[Coordinate-based object records]
%%

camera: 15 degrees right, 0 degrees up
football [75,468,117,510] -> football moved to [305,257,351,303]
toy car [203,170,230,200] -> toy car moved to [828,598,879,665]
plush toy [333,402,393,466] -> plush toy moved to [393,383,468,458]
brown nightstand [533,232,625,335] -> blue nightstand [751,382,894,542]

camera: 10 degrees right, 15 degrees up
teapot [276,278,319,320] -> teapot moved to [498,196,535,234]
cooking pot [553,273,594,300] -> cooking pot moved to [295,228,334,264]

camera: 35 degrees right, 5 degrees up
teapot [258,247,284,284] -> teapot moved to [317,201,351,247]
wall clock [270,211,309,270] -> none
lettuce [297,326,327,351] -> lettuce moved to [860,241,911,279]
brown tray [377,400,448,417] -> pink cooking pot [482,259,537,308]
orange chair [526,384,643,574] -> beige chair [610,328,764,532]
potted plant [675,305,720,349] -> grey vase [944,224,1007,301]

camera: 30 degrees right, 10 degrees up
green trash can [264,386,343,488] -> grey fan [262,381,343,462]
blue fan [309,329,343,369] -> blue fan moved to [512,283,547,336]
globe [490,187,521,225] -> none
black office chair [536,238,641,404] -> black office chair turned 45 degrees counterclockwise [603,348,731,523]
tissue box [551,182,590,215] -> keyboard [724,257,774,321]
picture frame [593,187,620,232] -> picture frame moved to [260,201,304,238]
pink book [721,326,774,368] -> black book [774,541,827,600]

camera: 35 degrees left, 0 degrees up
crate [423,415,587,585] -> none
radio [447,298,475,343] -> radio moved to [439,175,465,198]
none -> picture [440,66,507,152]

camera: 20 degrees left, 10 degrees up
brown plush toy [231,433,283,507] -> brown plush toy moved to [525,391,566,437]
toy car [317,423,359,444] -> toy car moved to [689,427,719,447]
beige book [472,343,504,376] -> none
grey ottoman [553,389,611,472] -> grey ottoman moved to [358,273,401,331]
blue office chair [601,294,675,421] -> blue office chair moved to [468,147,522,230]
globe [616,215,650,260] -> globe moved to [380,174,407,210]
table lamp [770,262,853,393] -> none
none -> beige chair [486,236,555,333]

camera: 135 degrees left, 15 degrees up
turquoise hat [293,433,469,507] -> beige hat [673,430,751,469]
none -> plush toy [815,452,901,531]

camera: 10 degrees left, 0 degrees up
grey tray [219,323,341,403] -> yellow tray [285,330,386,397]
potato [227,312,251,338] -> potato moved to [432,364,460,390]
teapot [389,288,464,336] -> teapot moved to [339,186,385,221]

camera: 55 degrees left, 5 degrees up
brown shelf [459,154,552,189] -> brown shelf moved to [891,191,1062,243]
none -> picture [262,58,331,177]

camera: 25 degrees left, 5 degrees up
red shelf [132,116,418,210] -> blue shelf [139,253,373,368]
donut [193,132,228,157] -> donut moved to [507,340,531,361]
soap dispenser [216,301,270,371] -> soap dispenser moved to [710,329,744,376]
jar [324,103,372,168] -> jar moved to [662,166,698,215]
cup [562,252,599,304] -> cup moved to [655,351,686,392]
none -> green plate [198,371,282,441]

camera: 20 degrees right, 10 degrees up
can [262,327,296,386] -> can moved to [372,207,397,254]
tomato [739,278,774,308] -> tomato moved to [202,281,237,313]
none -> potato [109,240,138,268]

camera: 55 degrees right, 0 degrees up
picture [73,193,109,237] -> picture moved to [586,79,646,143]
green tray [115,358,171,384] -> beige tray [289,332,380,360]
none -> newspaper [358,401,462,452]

%%

→ Exercise prompt: When you reach the end of the data above, set it all down again unchanged.

→ Expected answer:
camera: 15 degrees right, 0 degrees up
football [75,468,117,510] -> football moved to [305,257,351,303]
toy car [203,170,230,200] -> toy car moved to [828,598,879,665]
plush toy [333,402,393,466] -> plush toy moved to [393,383,468,458]
brown nightstand [533,232,625,335] -> blue nightstand [751,382,894,542]

camera: 10 degrees right, 15 degrees up
teapot [276,278,319,320] -> teapot moved to [498,196,535,234]
cooking pot [553,273,594,300] -> cooking pot moved to [295,228,334,264]

camera: 35 degrees right, 5 degrees up
teapot [258,247,284,284] -> teapot moved to [317,201,351,247]
wall clock [270,211,309,270] -> none
lettuce [297,326,327,351] -> lettuce moved to [860,241,911,279]
brown tray [377,400,448,417] -> pink cooking pot [482,259,537,308]
orange chair [526,384,643,574] -> beige chair [610,328,764,532]
potted plant [675,305,720,349] -> grey vase [944,224,1007,301]

camera: 30 degrees right, 10 degrees up
green trash can [264,386,343,488] -> grey fan [262,381,343,462]
blue fan [309,329,343,369] -> blue fan moved to [512,283,547,336]
globe [490,187,521,225] -> none
black office chair [536,238,641,404] -> black office chair turned 45 degrees counterclockwise [603,348,731,523]
tissue box [551,182,590,215] -> keyboard [724,257,774,321]
picture frame [593,187,620,232] -> picture frame moved to [260,201,304,238]
pink book [721,326,774,368] -> black book [774,541,827,600]

camera: 35 degrees left, 0 degrees up
crate [423,415,587,585] -> none
radio [447,298,475,343] -> radio moved to [439,175,465,198]
none -> picture [440,66,507,152]

camera: 20 degrees left, 10 degrees up
brown plush toy [231,433,283,507] -> brown plush toy moved to [525,391,566,437]
toy car [317,423,359,444] -> toy car moved to [689,427,719,447]
beige book [472,343,504,376] -> none
grey ottoman [553,389,611,472] -> grey ottoman moved to [358,273,401,331]
blue office chair [601,294,675,421] -> blue office chair moved to [468,147,522,230]
globe [616,215,650,260] -> globe moved to [380,174,407,210]
table lamp [770,262,853,393] -> none
none -> beige chair [486,236,555,333]

camera: 135 degrees left, 15 degrees up
turquoise hat [293,433,469,507] -> beige hat [673,430,751,469]
none -> plush toy [815,452,901,531]

camera: 10 degrees left, 0 degrees up
grey tray [219,323,341,403] -> yellow tray [285,330,386,397]
potato [227,312,251,338] -> potato moved to [432,364,460,390]
teapot [389,288,464,336] -> teapot moved to [339,186,385,221]

camera: 55 degrees left, 5 degrees up
brown shelf [459,154,552,189] -> brown shelf moved to [891,191,1062,243]
none -> picture [262,58,331,177]

camera: 25 degrees left, 5 degrees up
red shelf [132,116,418,210] -> blue shelf [139,253,373,368]
donut [193,132,228,157] -> donut moved to [507,340,531,361]
soap dispenser [216,301,270,371] -> soap dispenser moved to [710,329,744,376]
jar [324,103,372,168] -> jar moved to [662,166,698,215]
cup [562,252,599,304] -> cup moved to [655,351,686,392]
none -> green plate [198,371,282,441]

camera: 20 degrees right, 10 degrees up
can [262,327,296,386] -> can moved to [372,207,397,254]
tomato [739,278,774,308] -> tomato moved to [202,281,237,313]
none -> potato [109,240,138,268]

camera: 55 degrees right, 0 degrees up
picture [73,193,109,237] -> picture moved to [586,79,646,143]
green tray [115,358,171,384] -> beige tray [289,332,380,360]
none -> newspaper [358,401,462,452]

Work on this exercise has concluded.